Stored items from a collection

::::::::::

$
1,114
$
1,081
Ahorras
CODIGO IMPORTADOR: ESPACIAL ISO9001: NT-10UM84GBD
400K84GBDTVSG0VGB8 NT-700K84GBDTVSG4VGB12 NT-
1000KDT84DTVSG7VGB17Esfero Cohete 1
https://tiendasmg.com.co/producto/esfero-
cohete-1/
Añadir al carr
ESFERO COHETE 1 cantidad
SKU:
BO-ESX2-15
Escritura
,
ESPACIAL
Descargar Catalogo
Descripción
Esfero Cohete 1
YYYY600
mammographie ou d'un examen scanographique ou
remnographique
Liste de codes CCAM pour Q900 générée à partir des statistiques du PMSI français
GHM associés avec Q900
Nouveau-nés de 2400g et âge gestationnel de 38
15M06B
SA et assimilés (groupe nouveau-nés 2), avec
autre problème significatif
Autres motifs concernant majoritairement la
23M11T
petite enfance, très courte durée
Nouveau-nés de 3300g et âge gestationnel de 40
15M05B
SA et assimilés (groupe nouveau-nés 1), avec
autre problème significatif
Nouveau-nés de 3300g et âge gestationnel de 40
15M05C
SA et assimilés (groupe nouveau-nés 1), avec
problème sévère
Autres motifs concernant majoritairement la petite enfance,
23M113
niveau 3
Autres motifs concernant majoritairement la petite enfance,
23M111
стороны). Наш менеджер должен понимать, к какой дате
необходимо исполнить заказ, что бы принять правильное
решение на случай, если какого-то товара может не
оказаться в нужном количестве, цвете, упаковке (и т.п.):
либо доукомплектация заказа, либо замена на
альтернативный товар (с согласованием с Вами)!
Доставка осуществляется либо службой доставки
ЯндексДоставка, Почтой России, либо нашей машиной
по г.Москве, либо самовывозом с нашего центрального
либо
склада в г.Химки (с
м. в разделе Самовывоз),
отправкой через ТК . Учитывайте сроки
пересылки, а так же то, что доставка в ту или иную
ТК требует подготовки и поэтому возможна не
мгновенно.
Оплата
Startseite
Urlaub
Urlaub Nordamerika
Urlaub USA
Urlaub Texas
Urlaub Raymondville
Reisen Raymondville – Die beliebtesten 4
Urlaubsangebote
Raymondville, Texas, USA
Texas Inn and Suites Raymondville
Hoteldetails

::::::::::

→ Assignment: Scan the records above for the word "либо". Copy each line that has it.

→ Written reply:
либо доукомплектация заказа, либо замена на
Доставка осуществляется либо службой доставки
ЯндексДоставка, Почтой России, либо нашей машиной
по г.Москве, либо самовывозом с нашего центрального
либо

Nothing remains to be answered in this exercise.